RADISH-HORSERADISH SPREAD

8 oz cream cheese (or neftachel or low fat)
3-4 Tbs prepared horseradish
2 Tbs chopped green onion
1 tsp dill weed
1/2 tsp salt
1 cup chopped red radishes
2 tsp lemon juice

Blend all ingredients together in a bowl and refrigerate for 2 hours.  Good with crackers, sliced french bread or crustini.


----------



## MJ (Jan 26, 2005)

I think I would really like this. I love horseradish.  Thanks norgeskog.


----------



## norgeskog (Jan 26, 2005)

Thanks MJ, only to happy to share my recipes, even if I do not know where they came from, and sometimes they are not original.


----------



## MJ (Jan 26, 2005)

Seems like I love all you recipes Norgeskog.

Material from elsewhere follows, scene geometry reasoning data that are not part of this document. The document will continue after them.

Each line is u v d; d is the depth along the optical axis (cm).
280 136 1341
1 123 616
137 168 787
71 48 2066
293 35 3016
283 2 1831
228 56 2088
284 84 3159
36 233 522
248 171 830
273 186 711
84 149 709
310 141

Maybe because we are Norskies?


----------



## norgeskog (Jan 26, 2005)

MJ said:
			
		

> Seems like I love all you recipes Norgeskog. Maybe because we are Norskies?



Most likely, MJ, we all do have exceptional taste, highly intelligent, very personable, determined (not stubborn like some think), oh modesty is another trait.


----------